Follow the Science: Political Debate and Medical Uncertainty in the Cholera Epidemics of Nineteenth-Century Argentina
About the talk:
In the nineteenth century cholera spread across the globe in a series of pandemics
through the creation of new linkages via trade, colonization, and new technologies,
which continue to this day--most recently in Haiti. This talk looks at how cholera
pandemics impacted Latin America, a region often overlooked in the global history
of the disease. In particular, it looks at outbreaks in rural Argentina and focuses
on how local actors engaged and debated over competing views on the cholera's
contagion. In the face of uncertainty over cholera's contagion and in the context
of political upheaval in Argentina, medical and government officials merged contradicting
methods that supported political aspirations of further consolidating the Argentine
state.
About the speaker:
Carlos S. Dimas is an assistant professor of history at the University of Nevada Las
Vegas.
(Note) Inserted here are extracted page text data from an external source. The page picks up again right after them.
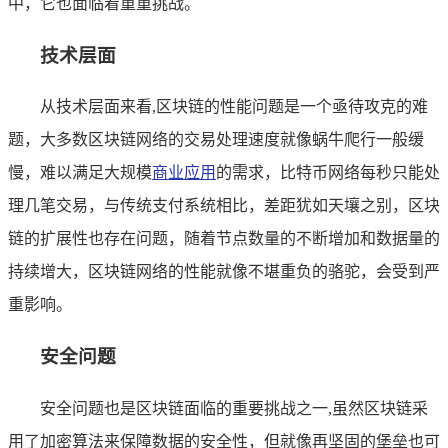
中，它也面临着重重挑战。
技术层面
从技术层面来看,区块链的性能问题是一个亟待攻克的难
题，大多数区块链网络的交易处理速度就像蜗牛爬行一般缓
慢，难以满足大规模
商业应用
的需求，比特币网络每秒只能处
理几笔交易，与传统支付系统相比，差距犹如天壤之别，区块
链的扩展性也存在问题，随着节点数量的不断增加和数据量的
持续增大，区块链网络的性能就像不堪重负的骆驼，会受到严
重影响。
安全问题
安全问题也是区块链面临的重要挑战之一,虽然区块链采
用了加密算法来保障数据的安全性，但就像再坚固的堡垒也可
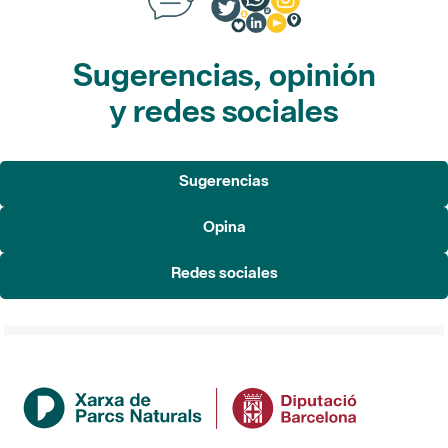
Sugerencias, opinión
y redes sociales
Sugerencias
Opina
Redes sociales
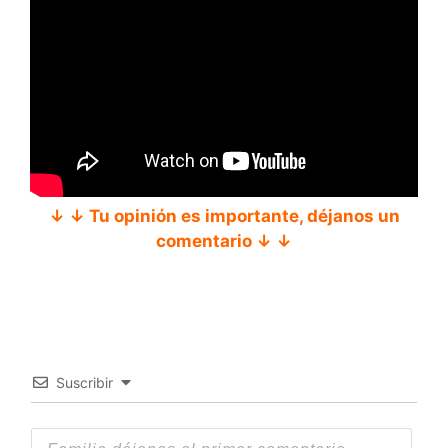
↓ ↓ Tu opinión es importante, déjanos un
comentario ↓ ↓
Suscribir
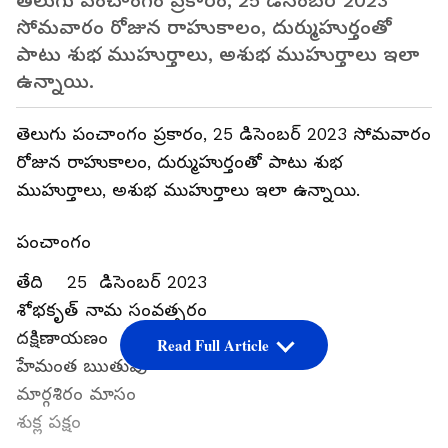
తెలుగు పంచాంగం ప్రకారం, 25 డిసెంబర్ 2023
సోమవారం రోజున రాహుకాలం, దుర్ముహుర్తంతో
పాటు శుభ ముహుర్తాలు, అశుభ ముహుర్తాలు ఇలా
ఉన్నాయి.
తెలుగు పంచాంగం ప్రకారం, 25 డిసెంబర్ 2023 సోమవారం
రోజున రాహుకాలం, దుర్ముహుర్తంతో పాటు శుభ
ముహుర్తాలు, అశుభ ముహుర్తాలు ఇలా ఉన్నాయి.
పంచాంగం
తేది 25 డిసెంబర్ 2023
శోభకృత్ నామ సంవత్సరం
దక్షిణాయణం
Read Full Article
హేమంత ఋతువు
మార్గశిరం మాసం
శుక్ల పక్షం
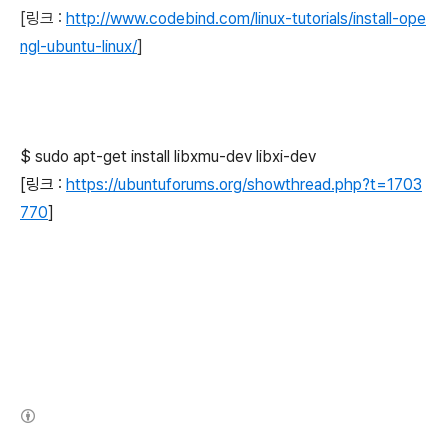
[링크 :
http://www.codebind.com/linux-tutorials/install-ope
ngl-ubuntu-linux/
]
$ sudo apt-get install libxmu-dev libxi-dev
[링크 :
https://ubuntuforums.org/showthread.php?t=1703
770
]
(새창열림)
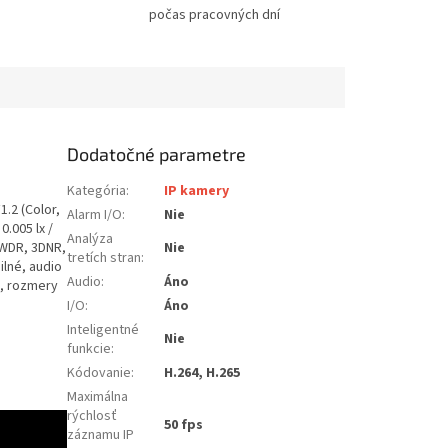
počas pracovných dní
Dodatočné parametre
Kategória
:
IP kamery
F1.2 (Color,
Alarm I/O
:
Nie
 0.005 lx /
Analýza
 WDR, 3DNR,
Nie
tretích stran
:
ilné, audio
Audio
:
Áno
E, rozmery
I/O
:
Áno
Inteligentné
Nie
funkcie
:
Kódovanie
:
H.264, H.265
Maximálna
rýchlosť
50 fps
záznamu IP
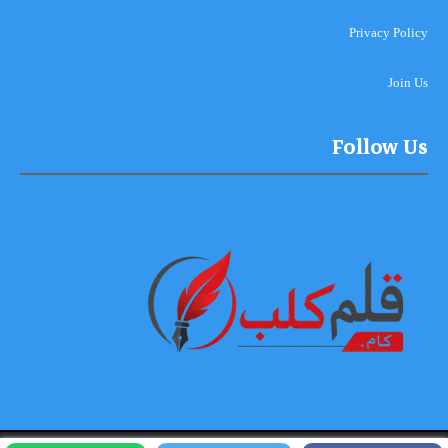
Privacy Policy
Join Us
Follow Us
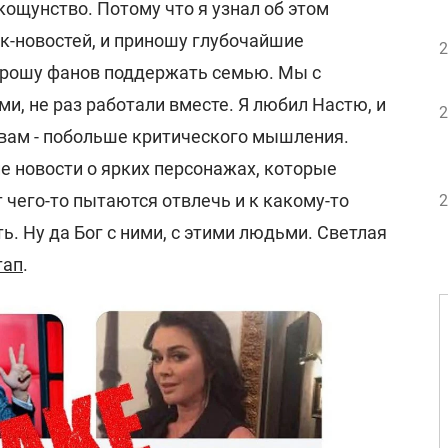
кощунство. Потому что я узнал об этом
йк-новостей, и приношу глубочайшие
2
прошу фанов поддержать семью. Мы с
и, не раз работали вместе. Я любил Настю, и
2
 вам - побольше критического мышления.
е новости о ярких персонажах, которые
т чего-то пытаются отвлечь и к какому-то
2
. Ну да Бог с ними, с этими людьми. Светлая
тап
.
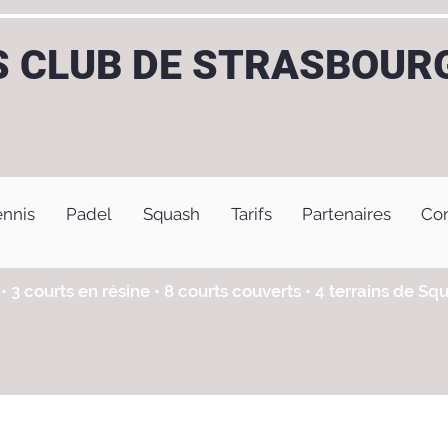
S CLUB DE STRASBOUR
ennis
Padel
Squash
Tarifs
Partenaires
Con
• 3 courts en résine • 8 courts couverts • 4 terrains de Sq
His work on the history of medicine, technology, and engineering in Latin America.
In 2022 the University of Nebraska Press published his book Poisoned Eden: Cholera
Epidemics, State-Building, and the Problem of Public Health in Tucumán, Argentina,
1865-1908. His work has appeared in journals and edited volumes. He is currently at
work on his next book-length project, a historical study on the technology and science
of hunger and nutrition in Cold War El Salvador.